Of course, I do not think that everyone should have children, nor do I agree with the belief that a woman experiences true adulthood only after giving birth. But, in my particular case, it is true that spending time with a child has broadened my understanding of what it means to be a human being. These thoughts solidified more while reading Kim So-young’s The World Called Children. Whether or not we have children, learning about them as an entity unto themselves broadens our perceptions of the world. That journey makes us see that humans defy fixed, fragmented definitions, and neither absolute good, nor absolute evil can be attributed to us. We also learn that the world contains many who are underprivileged.
Kim So-young — a former children’s book editor, who now runs a children’s book club — shares insights based on her experiences of teaching and dealing with children. Her book The World Called Children is a far cry from the how-to parenting manual that is replete with one-sided generalizations of special traits that children possess. It addresses how we can view them person to person as “little grownups” and redefine our coexistence as equals.
The core virtue of this book lies in her warm, unbiased perspective. This is the lens through which she tells various fun incidents involving children that bring a constant smile to readers’ lips. Children for her are not objects to bestow generosity or compassion upon. She does not pigeonhole them using lovely, angelic or other one-dimensional qualifiers. She sees them as “little grownups” who are capable of returning respect when they have received it.

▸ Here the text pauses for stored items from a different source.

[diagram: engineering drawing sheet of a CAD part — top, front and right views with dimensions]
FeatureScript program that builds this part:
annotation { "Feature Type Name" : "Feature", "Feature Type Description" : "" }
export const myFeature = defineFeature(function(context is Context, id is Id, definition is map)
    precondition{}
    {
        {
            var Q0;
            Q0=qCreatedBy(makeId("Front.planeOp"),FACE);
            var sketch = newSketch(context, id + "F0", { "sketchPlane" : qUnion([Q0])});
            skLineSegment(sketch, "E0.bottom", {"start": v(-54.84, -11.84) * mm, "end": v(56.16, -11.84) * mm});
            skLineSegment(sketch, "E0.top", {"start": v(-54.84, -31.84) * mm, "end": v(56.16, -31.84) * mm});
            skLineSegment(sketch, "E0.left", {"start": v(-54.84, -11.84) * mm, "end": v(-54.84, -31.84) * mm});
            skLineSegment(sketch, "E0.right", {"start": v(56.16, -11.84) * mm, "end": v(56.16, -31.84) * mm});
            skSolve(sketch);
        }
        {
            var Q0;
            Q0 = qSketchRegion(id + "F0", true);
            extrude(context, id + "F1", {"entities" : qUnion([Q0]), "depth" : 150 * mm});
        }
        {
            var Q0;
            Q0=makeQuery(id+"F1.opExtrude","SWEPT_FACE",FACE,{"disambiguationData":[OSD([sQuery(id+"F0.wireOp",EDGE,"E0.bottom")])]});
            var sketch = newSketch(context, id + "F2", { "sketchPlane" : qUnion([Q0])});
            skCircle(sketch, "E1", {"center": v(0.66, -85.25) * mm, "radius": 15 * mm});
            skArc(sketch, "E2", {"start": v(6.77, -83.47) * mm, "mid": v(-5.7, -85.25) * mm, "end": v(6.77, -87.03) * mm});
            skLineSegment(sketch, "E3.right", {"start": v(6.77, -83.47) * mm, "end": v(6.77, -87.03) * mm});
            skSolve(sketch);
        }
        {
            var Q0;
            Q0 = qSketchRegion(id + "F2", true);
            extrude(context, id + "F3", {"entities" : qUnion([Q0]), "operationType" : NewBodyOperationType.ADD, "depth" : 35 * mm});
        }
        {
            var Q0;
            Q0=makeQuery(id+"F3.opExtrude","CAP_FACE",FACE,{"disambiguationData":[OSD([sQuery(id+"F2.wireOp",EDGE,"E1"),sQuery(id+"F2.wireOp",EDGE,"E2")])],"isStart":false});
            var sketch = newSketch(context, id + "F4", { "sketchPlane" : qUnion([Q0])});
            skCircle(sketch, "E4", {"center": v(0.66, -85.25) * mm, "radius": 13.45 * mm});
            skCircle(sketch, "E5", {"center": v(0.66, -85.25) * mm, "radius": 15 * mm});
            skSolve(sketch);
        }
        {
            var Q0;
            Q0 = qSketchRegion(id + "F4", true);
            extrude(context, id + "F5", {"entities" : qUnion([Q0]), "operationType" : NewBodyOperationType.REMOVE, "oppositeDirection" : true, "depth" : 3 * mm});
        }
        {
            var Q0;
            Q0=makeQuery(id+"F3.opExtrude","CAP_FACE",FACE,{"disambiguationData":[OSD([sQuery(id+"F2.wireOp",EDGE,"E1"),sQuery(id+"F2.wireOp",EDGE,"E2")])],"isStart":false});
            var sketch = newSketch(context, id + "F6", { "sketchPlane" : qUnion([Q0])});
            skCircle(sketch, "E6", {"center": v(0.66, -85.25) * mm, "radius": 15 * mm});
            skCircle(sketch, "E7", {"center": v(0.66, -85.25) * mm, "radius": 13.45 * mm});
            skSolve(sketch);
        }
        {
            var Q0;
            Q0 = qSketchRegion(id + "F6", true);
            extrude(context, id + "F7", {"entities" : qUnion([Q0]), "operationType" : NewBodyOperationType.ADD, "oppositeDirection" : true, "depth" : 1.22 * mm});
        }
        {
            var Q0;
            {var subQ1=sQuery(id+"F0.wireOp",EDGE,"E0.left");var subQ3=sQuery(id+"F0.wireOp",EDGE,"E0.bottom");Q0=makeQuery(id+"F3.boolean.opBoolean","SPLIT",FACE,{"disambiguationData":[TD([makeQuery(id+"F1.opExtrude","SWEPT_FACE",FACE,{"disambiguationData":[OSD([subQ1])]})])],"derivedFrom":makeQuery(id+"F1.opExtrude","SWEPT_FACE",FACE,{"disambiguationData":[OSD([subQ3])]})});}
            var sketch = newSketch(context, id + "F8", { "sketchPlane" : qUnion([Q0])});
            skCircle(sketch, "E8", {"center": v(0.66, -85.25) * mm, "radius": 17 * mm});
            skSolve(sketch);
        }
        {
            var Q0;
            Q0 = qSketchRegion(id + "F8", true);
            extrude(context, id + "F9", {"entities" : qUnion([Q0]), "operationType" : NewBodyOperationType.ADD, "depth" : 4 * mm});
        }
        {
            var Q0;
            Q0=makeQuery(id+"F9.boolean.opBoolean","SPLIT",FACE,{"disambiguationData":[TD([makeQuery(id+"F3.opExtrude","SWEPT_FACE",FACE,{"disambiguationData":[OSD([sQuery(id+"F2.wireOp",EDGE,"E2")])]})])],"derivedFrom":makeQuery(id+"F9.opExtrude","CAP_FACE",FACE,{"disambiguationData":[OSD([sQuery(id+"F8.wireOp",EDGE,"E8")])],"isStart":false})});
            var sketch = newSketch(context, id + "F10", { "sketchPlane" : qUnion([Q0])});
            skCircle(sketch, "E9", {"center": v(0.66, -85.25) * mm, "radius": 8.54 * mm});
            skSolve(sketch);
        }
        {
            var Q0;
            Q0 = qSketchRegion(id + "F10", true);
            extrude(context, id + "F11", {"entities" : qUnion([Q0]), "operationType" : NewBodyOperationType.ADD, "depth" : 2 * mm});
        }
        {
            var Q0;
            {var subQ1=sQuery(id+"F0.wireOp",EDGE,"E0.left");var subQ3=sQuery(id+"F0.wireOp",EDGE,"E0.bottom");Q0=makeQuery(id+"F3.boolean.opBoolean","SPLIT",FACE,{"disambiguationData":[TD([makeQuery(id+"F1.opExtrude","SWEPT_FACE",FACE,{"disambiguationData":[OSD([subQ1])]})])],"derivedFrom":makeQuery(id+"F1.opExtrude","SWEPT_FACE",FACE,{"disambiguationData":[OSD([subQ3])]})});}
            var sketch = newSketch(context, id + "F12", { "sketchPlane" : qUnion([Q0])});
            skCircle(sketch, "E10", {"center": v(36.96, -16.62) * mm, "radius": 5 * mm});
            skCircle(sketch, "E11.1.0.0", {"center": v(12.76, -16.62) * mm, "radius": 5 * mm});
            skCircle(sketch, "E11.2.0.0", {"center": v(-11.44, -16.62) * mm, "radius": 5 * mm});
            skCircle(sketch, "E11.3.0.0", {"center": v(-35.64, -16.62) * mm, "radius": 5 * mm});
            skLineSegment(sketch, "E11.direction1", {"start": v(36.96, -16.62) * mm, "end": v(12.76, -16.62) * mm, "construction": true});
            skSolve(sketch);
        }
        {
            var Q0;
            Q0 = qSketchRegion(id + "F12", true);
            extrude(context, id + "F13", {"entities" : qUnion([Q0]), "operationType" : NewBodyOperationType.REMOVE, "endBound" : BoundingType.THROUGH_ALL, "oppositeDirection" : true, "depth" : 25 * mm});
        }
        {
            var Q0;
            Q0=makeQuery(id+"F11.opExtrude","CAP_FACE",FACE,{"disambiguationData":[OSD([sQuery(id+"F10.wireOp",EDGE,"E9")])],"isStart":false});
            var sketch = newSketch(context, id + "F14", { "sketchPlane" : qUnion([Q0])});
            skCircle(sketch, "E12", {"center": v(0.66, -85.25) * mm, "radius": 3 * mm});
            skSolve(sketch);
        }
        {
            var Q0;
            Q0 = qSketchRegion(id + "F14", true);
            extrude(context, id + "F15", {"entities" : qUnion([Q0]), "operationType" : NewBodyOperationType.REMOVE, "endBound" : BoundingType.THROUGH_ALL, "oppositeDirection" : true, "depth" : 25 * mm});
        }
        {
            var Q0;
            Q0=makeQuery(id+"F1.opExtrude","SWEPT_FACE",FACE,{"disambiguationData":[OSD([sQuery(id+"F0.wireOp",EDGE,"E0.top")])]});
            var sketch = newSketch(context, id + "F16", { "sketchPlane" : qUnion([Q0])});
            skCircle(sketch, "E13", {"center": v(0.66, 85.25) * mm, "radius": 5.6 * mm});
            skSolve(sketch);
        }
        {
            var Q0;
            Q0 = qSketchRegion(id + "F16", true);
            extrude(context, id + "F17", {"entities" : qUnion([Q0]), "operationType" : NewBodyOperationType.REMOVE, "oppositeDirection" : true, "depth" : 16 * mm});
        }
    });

She believes that the more children we have who encounter adults showing them much patience and empathy, the better our society will become. She maintains this kind of firm respect for children throughout her narrative.
It occurred to me that the world can be an overly harsh place for children at times, because the grownups have had little experience of being valued and treated with respect. The periodic debate over no-kids zones and resentment over school zone speed limits may stem from unhealed childhood wounds that adults still have tucked away in their hearts. In that respect, this book brings understanding to children who are little grownups and comfort to adults who are big children. That’s probably why I teared up many times while reading the book.
After I finished reading the book, I poked my head through the door of my child’s room because something was troubling me. I was feeling awful for having yelled at my kid a few hours before for not going to sleep at such a late hour. In the darkness of the room, I could see him lying on the bed on his side. I hugged his small shoulders and whispered, “I’m sorry. I’m human and I make mistakes sometimes, even when I know better. I’m really sorry, honey.” Then he replied, “It’s okay, Mom. Even when you’re mad, I know you love me with all your heart. So it’s okay. I always love you, too.” I held back the tears as I heard these words. Yes, I think it’s true that children are little grownups and we grownups are big children.